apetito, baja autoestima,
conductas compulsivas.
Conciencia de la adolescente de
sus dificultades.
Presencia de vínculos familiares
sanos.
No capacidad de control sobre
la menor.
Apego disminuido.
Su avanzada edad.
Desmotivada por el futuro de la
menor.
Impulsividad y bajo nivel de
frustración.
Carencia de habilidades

- - -

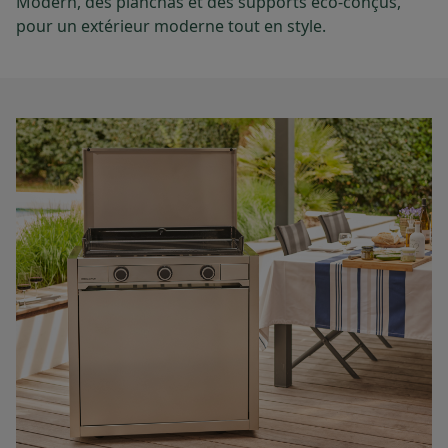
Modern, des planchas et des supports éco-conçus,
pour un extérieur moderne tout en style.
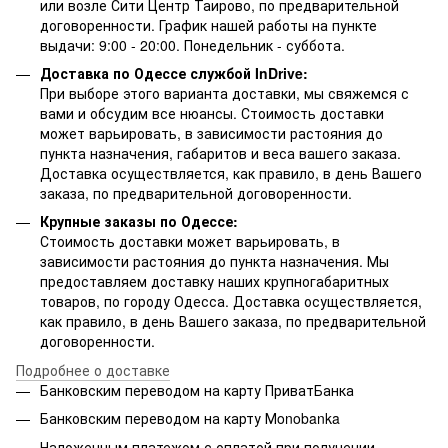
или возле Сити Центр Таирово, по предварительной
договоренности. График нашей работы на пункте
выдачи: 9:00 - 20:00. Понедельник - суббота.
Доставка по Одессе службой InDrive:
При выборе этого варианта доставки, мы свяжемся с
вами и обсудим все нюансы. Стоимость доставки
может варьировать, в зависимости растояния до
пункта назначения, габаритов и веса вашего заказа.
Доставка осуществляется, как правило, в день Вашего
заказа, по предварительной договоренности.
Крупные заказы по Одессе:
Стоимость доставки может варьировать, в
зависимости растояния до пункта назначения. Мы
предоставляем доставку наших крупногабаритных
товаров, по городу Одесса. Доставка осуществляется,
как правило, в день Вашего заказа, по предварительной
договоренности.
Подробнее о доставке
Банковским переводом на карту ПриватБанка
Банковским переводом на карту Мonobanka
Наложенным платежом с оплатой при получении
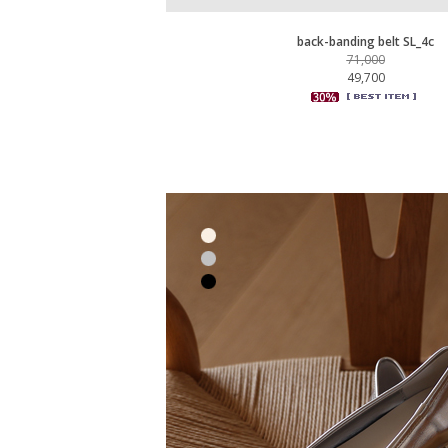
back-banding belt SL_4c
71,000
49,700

- - -

* Required work: Write out word for word the lines starting at the one that contains "Modern, des planchas" and ending at the one that contains "pour un extérieur moderne tout en style.", with both of those lines included.

* Task result:
Modern, des planchas et des supports éco-conçus,
pour un extérieur moderne tout en style.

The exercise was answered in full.